When packing bit values, those cases need to be avoided.

// Pack three positive normalized numbers between 0.0 and 1.0 into a 32-bit fp
// channel of a render target
float Pack3PNForFP32(float3 channel)
// layout of a 32-bit fp register
// 1 sign bit; 8 bits for the exponent and 23 bits for the mantissa
uint uValue;

// pack x
uValue = ((uint)(channel.x * 65535.0 + 0.5)); // goes from bit 0 to 15
// pack y in EMMMMMMM
uValue |= ((uint)(channel.y * 255.0 + 0.5)) << 16

// pack z in SEEEEEEE
// the last E will never be 1b because the upper value is 254
// max value is 11111110 == 254
// this prevents the bits of the exponents to become all 1
// range is 1.. 254
// to prevent an exponent that is 0 we add 1.0
uValue |= ((uint)(channel.z * 253.0 + 1.5)) << 24

return asfloat(uValue);

// unpack three positive normalized values from a 32-bit float
float3 Unpack3PNFromFP32(float fFloatFromFP32)
float a, b, c, d;
uint uValue;
uint uInputFloat = asuint(fFloatFromFP32);
// unpack a
// mask out all the stuff above 16-bit with 0xFFFF
a = ((uInputFloat) & 0xFFFF) / 65535.0;
b = ((uInputFloat >> 16) & 0xFF) / 255.0;
// extract the 1..254 value range and subtract 1
// ending up with 0..253
c = (((uInputFloat >> 24) & 0xFF) - 1.0) / 253.0;

return float3(a, b, c);


Anonymous said...

How many bits do your original 3 values have to begin with?

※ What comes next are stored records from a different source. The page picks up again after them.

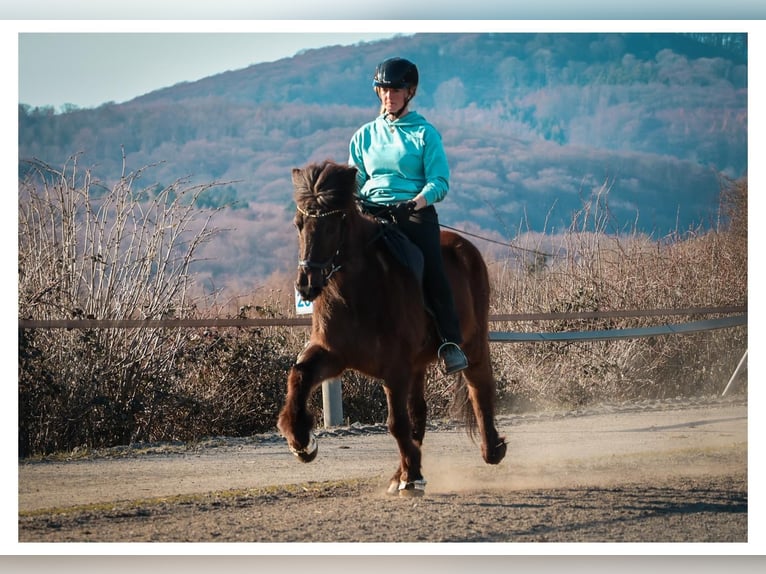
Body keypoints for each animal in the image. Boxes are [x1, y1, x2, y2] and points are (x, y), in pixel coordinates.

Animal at [277, 160, 507, 497]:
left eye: (332, 226)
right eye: (298, 224)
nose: (306, 285)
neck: (358, 291)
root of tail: (465, 247)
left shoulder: (395, 367)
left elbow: (396, 423)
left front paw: (412, 476)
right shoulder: (333, 354)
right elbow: (300, 374)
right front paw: (302, 442)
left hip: (472, 343)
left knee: (479, 386)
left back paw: (492, 450)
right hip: (418, 364)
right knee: (419, 413)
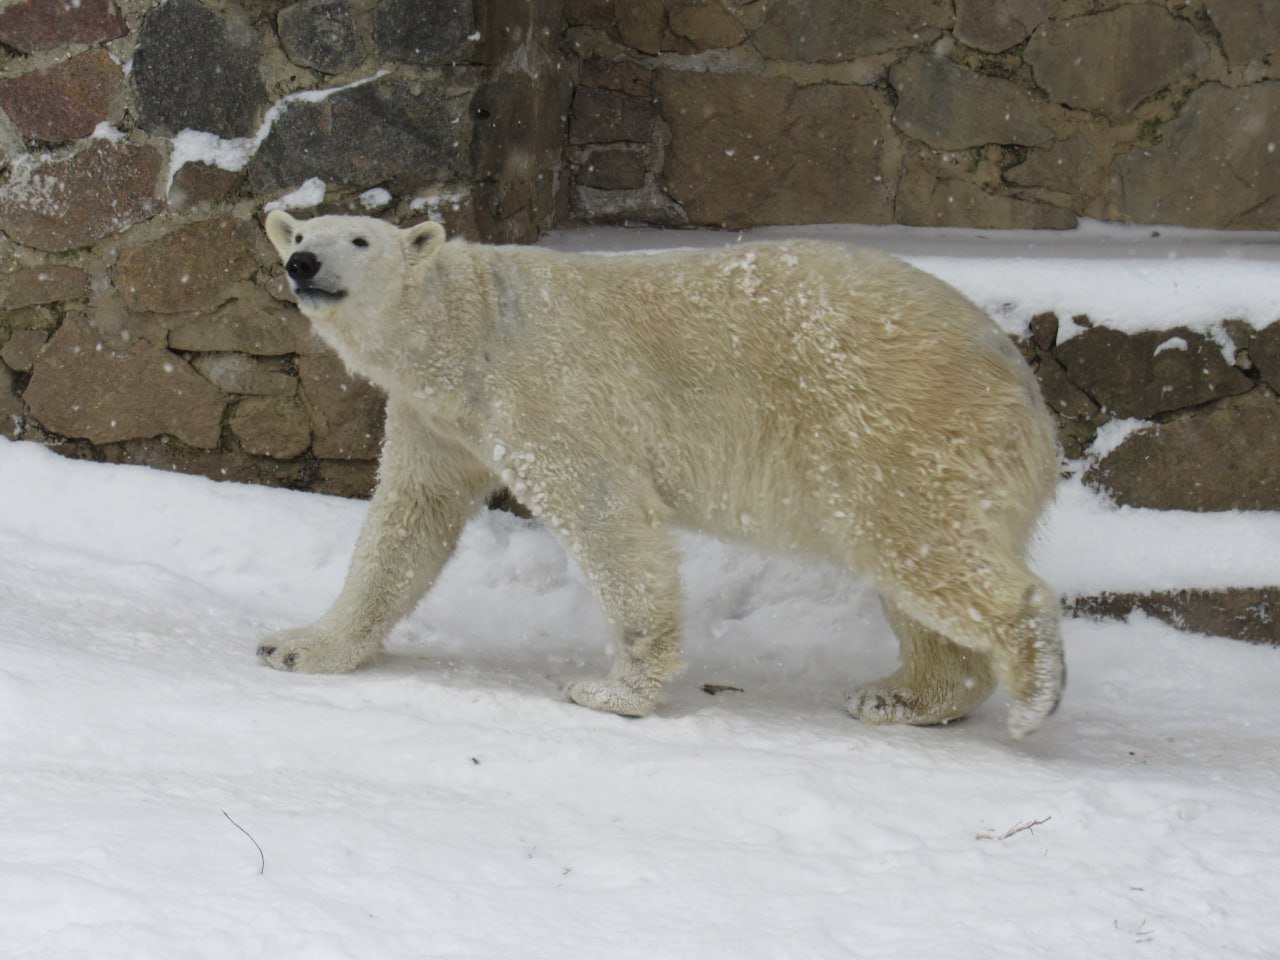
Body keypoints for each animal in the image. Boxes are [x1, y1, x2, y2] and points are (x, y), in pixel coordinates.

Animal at [257, 212, 1059, 737]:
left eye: (359, 239)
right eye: (299, 234)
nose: (304, 265)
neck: (472, 326)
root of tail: (1019, 376)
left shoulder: (542, 389)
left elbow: (605, 512)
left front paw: (614, 690)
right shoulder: (438, 421)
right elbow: (408, 520)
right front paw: (294, 645)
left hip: (895, 426)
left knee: (921, 545)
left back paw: (1033, 689)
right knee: (909, 572)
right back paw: (903, 697)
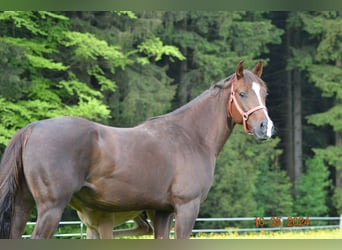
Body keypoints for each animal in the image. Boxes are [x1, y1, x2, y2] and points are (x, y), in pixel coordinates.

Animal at [0, 60, 274, 238]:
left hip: (23, 206)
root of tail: (32, 129)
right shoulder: (187, 208)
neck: (190, 136)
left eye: (265, 93)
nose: (265, 127)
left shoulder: (161, 212)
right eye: (242, 93)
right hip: (51, 208)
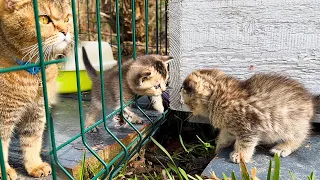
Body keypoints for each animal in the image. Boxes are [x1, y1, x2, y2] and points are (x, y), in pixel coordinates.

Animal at [0, 0, 72, 179]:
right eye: (44, 19)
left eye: (67, 18)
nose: (66, 31)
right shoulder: (3, 116)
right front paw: (4, 171)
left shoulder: (37, 113)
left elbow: (32, 142)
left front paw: (35, 165)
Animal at [181, 68, 314, 163]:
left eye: (187, 103)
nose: (181, 102)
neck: (218, 97)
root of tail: (310, 101)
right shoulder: (229, 127)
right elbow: (224, 136)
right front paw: (218, 148)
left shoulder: (249, 126)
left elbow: (245, 143)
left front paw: (240, 155)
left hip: (291, 125)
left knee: (299, 137)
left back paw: (283, 147)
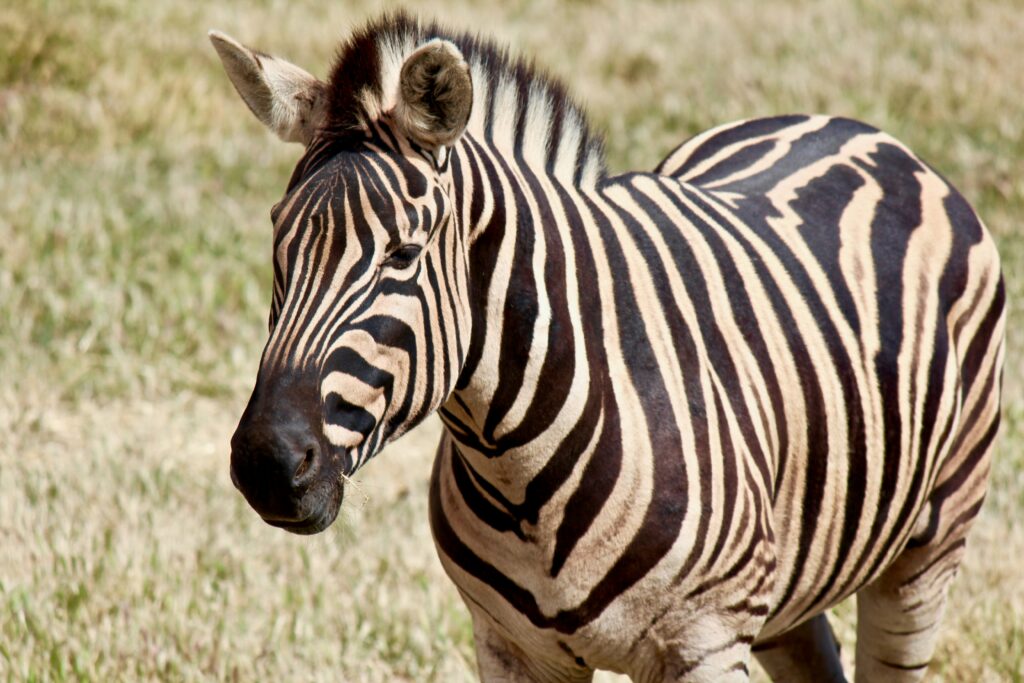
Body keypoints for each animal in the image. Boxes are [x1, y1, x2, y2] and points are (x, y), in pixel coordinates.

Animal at [211, 12, 1003, 683]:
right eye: (278, 246)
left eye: (402, 255)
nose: (266, 464)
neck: (520, 471)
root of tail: (854, 127)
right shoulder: (513, 650)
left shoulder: (705, 645)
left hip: (927, 549)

From the looks of your algo, the X channel would be 16b, Y would be 8b, but Z is 8b too, but with limited range [0, 254].

Basically, to avoid denorms+NaNs, you could say you really only have 3*10b available in a 32b chunk, which could be preferable in some case.

And if you only need 3*8b, then they can all fit in the mantissa in a normalized number (just add 2^24 and you're pretty much done).

Anonymous said...

How do I pack r8g8b8a6 in f32?

Wolfgang Engel said...

well the first three channels are easy. You would need to make sure that the whole exponent doesn't go to 0 or 1.
One way to do this is always add 1 and subtract it later.

Wolfgang Engel said...

I would think a good strategy is to check if the exponent is zero and then set bit 30? I am sure someone has a better idea.

Unknown said...

Another way of doing this from a post I did in 2005:

More for packing offline packing then unpacking in the shader in 3 float instructions.

I have used it personally for packing blend shape vertex streams.

MikeR said...

Great article. Really interesting how you had to work around FP exponent special cases.